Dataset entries
==========

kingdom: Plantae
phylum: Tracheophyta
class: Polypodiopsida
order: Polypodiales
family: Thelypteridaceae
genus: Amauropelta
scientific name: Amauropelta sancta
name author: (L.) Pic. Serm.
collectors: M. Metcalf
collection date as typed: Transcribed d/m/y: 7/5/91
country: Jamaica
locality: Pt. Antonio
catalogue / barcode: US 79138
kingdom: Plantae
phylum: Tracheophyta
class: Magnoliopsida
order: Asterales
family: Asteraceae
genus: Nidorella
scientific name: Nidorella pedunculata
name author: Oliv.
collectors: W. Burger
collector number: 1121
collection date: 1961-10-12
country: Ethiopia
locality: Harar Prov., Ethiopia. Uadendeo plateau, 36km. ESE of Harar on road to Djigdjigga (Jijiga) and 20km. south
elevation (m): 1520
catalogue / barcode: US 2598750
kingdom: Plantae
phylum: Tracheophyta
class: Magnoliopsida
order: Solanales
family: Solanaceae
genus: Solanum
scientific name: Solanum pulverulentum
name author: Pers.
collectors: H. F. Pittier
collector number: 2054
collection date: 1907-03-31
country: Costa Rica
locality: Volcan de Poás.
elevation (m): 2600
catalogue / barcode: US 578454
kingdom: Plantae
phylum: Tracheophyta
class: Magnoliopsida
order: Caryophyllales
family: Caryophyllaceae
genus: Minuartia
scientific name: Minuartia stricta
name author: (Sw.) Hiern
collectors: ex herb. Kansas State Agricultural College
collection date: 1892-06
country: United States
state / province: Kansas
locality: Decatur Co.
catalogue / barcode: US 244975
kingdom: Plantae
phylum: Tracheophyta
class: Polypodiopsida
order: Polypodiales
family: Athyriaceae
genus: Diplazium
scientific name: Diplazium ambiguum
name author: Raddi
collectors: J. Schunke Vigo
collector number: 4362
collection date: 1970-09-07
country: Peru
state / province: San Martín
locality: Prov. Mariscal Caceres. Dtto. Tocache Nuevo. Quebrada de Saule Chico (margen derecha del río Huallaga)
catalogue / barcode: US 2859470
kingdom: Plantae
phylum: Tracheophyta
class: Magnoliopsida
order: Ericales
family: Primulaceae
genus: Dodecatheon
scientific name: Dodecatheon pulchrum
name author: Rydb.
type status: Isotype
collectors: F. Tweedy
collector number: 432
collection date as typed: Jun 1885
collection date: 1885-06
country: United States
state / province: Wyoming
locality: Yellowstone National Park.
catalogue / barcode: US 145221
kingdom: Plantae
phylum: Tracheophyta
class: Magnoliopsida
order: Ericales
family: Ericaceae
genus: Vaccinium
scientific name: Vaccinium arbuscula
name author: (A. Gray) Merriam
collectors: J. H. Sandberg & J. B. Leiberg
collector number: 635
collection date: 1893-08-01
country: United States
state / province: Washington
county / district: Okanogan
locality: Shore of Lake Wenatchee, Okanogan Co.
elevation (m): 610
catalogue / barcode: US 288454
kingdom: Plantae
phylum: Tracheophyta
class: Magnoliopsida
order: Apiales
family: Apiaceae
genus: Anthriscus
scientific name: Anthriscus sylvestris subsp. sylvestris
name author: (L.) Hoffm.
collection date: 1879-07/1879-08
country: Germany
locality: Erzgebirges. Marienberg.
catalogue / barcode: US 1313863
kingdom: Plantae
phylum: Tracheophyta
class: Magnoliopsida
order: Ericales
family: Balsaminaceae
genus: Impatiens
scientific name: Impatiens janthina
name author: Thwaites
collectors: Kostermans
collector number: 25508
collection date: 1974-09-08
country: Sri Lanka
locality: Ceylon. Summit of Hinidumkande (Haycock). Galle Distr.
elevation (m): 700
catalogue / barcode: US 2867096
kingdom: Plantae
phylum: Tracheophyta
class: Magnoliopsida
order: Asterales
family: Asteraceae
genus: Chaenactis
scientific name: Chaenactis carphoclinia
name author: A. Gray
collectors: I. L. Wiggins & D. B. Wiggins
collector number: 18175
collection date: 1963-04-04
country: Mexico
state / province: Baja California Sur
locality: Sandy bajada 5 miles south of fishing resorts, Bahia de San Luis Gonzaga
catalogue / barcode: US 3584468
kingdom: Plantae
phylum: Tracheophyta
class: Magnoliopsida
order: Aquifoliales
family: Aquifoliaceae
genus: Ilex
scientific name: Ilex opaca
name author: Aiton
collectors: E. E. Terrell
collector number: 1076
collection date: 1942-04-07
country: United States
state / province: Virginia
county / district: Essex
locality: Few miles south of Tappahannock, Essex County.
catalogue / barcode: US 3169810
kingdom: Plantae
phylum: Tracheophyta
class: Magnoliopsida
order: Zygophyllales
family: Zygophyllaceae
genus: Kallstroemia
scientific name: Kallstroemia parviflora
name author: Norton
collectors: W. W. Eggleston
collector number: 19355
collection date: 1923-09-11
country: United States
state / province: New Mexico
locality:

==========

Goal of the exercise — Present every line of the items above as one numbered list, omitting any blank lines.

Complete output —
1. kingdom: Plantae
2. phylum: Tracheophyta
3. class: Polypodiopsida
4. order: Polypodiales
5. family: Thelypteridaceae
6. genus: Amauropelta
7. scientific name: Amauropelta sancta
8. name author: (L.) Pic. Serm.
9. collectors: M. Metcalf
10. collection date as typed: Transcribed d/m/y: 7/5/91
11. country: Jamaica
12. locality: Pt. Antonio
13. catalogue / barcode: US 79138
14. kingdom: Plantae
15. phylum: Tracheophyta
16. class: Magnoliopsida
17. order: Asterales
18. family: Asteraceae
19. genus: Nidorella
20. scientific name: Nidorella pedunculata
21. name author: Oliv.
22. collectors: W. Burger
23. collector number: 1121
24. collection date: 1961-10-12
25. country: Ethiopia
26. locality: Harar Prov., Ethiopia. Uadendeo plateau, 36km. ESE of Harar on road to Djigdjigga (Jijiga) and 20km. south
27. elevation (m): 1520
28. catalogue / barcode: US 2598750
29. kingdom: Plantae
30. phylum: Tracheophyta
31. class: Magnoliopsida
32. order: Solanales
33. family: Solanaceae
34. genus: Solanum
35. scientific name: Solanum pulverulentum
36. name author: Pers.
37. collectors: H. F. Pittier
38. collector number: 2054
39. collection date: 1907-03-31
40. country: Costa Rica
41. locality: Volcan de Poás.
42. elevation (m): 2600
43. catalogue / barcode: US 578454
44. kingdom: Plantae
45. phylum: Tracheophyta
46. class: Magnoliopsida
47. order: Caryophyllales
48. family: Caryophyllaceae
49. genus: Minuartia
50. scientific name: Minuartia stricta
51. name author: (Sw.) Hiern
52. collectors: ex herb. Kansas State Agricultural College
53. collection date: 1892-06
54. country: United States
55. state / province: Kansas
56. locality: Decatur Co.
57. catalogue / barcode: US 244975
58. kingdom: Plantae
59. phylum: Tracheophyta
60. class: Polypodiopsida
61. order: Polypodiales
62. family: Athyriaceae
63. genus: Diplazium
64. scientific name: Diplazium ambiguum
65. name author: Raddi
66. collectors: J. Schunke Vigo
67. collector number: 4362
68. collection date: 1970-09-07
69. country: Peru
70. state / province: San Martín
71. locality: Prov. Mariscal Caceres. Dtto. Tocache Nuevo. Quebrada de Saule Chico (margen derecha del río Huallaga)
72. catalogue / barcode: US 2859470
73. kingdom: Plantae
74. phylum: Tracheophyta
75. class: Magnoliopsida
76. order: Ericales
77. family: Primulaceae
78. genus: Dodecatheon
79. scientific name: Dodecatheon pulchrum
80. name author: Rydb.
81. type status: Isotype
82. collectors: F. Tweedy
83. collector number: 432
84. collection date as typed: Jun 1885
85. collection date: 1885-06
86. country: United States
87. state / province: Wyoming
88. locality: Yellowstone National Park.
89. catalogue / barcode: US 145221
90. kingdom: Plantae
91. phylum: Tracheophyta
92. class: Magnoliopsida
93. order: Ericales
94. family: Ericaceae
95. genus: Vaccinium
96. scientific name: Vaccinium arbuscula
97. name author: (A. Gray) Merriam
98. collectors: J. H. Sandberg & J. B. Leiberg
99. collector number: 635
100. collection date: 1893-08-01
101. country: United States
102. state / province: Washington
103. county / district: Okanogan
104. locality: Shore of Lake Wenatchee, Okanogan Co.
105. elevation (m): 610
106. catalogue / barcode: US 288454
107. kingdom: Plantae
108. phylum: Tracheophyta
109. class: Magnoliopsida
110. order: Apiales
111. family: Apiaceae
112. genus: Anthriscus
113. scientific name: Anthriscus sylvestris subsp. sylvestris
114. name author: (L.) Hoffm.
115. collection date: 1879-07/1879-08
116. country: Germany
117. locality: Erzgebirges. Marienberg.
118. catalogue / barcode: US 1313863
119. kingdom: Plantae
120. phylum: Tracheophyta
121. class: Magnoliopsida
122. order: Ericales
123. family: Balsaminaceae
124. genus: Impatiens
125. scientific name: Impatiens janthina
126. name author: Thwaites
127. collectors: Kostermans
128. collector number: 25508
129. collection date: 1974-09-08
130. country: Sri Lanka
131. locality: Ceylon. Summit of Hinidumkande (Haycock). Galle Distr.
132. elevation (m): 700
133. catalogue / barcode: US 2867096
134. kingdom: Plantae
135. phylum: Tracheophyta
136. class: Magnoliopsida
137. order: Asterales
138. family: Asteraceae
139. genus: Chaenactis
140. scientific name: Chaenactis carphoclinia
141. name author: A. Gray
142. collectors: I. L. Wiggins & D. B. Wiggins
143. collector number: 18175
144. collection date: 1963-04-04
145. country: Mexico
146. state / province: Baja California Sur
147. locality: Sandy bajada 5 miles south of fishing resorts, Bahia de San Luis Gonzaga
148. catalogue / barcode: US 3584468
149. kingdom: Plantae
150. phylum: Tracheophyta
151. class: Magnoliopsida
152. order: Aquifoliales
153. family: Aquifoliaceae
154. genus: Ilex
155. scientific name: Ilex opaca
156. name author: Aiton
157. collectors: E. E. Terrell
158. collector number: 1076
159. collection date: 1942-04-07
160. country: United States
161. state / province: Virginia
162. county / district: Essex
163. locality: Few miles south of Tappahannock, Essex County.
164. catalogue / barcode: US 3169810
165. kingdom: Plantae
166. phylum: Tracheophyta
167. class: Magnoliopsida
168. order: Zygophyllales
169. family: Zygophyllaceae
170. genus: Kallstroemia
171. scientific name: Kallstroemia parviflora
172. name author: Norton
173. collectors: W. W. Eggleston
174. collector number: 19355
175. collection date: 1923-09-11
176. country: United States
177. state / province: New Mexico
178. locality:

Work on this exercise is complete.